VULNERABILITY OF C6 ASTROCYTOMA CELLS AFTER SINGLE-COMPOUND AND JOINT EXPOSURE TO TYPE I AND TYPE II PYRETHROID INSECTICIDES

BERARDINO BG; ROMERO D; KOTLER ML; WOLANSKY MJ

TOXICOLOGICAL SCIENCES

OXFORD UNIV PRESS

Lugar: Oxford; Año: 2017 vol. 155 p. 196 - 212

1096-6080

A primary mode of action of all pyrethroid insecticides (PYRs) is the disruption of the voltage-gated sodium channel electrophysiology in neurons of target pests and nontarget species.
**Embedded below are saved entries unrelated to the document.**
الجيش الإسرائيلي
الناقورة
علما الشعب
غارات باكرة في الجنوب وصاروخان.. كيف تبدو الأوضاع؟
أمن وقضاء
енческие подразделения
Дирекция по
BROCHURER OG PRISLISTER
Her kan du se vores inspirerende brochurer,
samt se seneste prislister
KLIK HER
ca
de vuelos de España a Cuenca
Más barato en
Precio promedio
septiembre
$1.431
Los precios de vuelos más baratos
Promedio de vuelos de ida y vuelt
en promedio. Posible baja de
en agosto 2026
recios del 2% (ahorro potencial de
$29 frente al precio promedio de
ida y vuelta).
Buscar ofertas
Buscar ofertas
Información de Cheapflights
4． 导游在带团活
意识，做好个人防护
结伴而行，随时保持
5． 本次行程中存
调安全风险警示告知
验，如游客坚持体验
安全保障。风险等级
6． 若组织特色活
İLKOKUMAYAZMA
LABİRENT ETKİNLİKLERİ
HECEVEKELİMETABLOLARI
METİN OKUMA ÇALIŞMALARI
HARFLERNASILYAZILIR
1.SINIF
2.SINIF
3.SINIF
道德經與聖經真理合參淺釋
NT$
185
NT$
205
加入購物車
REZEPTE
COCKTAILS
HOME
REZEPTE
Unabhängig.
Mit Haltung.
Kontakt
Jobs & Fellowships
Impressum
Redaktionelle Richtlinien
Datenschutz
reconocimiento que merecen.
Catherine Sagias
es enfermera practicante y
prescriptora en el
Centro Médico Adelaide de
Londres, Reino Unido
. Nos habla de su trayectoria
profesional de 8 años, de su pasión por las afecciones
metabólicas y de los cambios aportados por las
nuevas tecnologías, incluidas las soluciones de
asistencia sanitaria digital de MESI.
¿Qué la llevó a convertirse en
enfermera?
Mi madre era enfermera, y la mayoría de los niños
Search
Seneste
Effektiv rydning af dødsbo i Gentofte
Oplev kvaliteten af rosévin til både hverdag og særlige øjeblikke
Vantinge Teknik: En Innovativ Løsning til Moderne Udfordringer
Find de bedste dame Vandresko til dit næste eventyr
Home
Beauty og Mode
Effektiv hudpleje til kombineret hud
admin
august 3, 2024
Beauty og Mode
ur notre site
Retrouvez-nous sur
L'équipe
The neurological actions of PYRs on non-neuronal cells of the nervous system remain poorly investigated. In the present work, we used C6 astrocytoma cells to study PYR actions (0.1-50 μM) under the hypothesis that glial cells may be targeted by and vulnerable to PYRs. To this end, we characterized the effects of bifenthrin (BF), tefluthrin (TF), α-cypermethrin (α-CYP), and deltamethrin (DM) on the integrity of nuclear, mitochondrial and lysosomal compartments. In general, 24-48 h exposures produced concentration-related impairment of cell viability. In single-compound, 24-h exposure experiments, EC15s (MTT assay) were computed as follows (in μM): BF, 16.1; TF, 37.3; α-CYP, 7.8; DM, 5.0. We found concentration-related damage in several C6-cell subcellular compartments (mitochondria, nuclei, lysosomes) at ≥10-1μM levels. Last, we examined a mixture of all PYRs (i.e., Σ individual EC15) using MTT assays and subcellular analyses. Our findings indicate that C6 cells are responsive to nM levels of PYRs, suggesting that astroglial susceptibility may contribute to the low-dose neurological effects caused by these insecticides. This research further suggests that C6 cells may provide relevant information as a screening platform for pesticide mixtures targeting nervous system cells by expected and unexpected toxicogenic pathways potentially contributing to clinical neurotoxicity.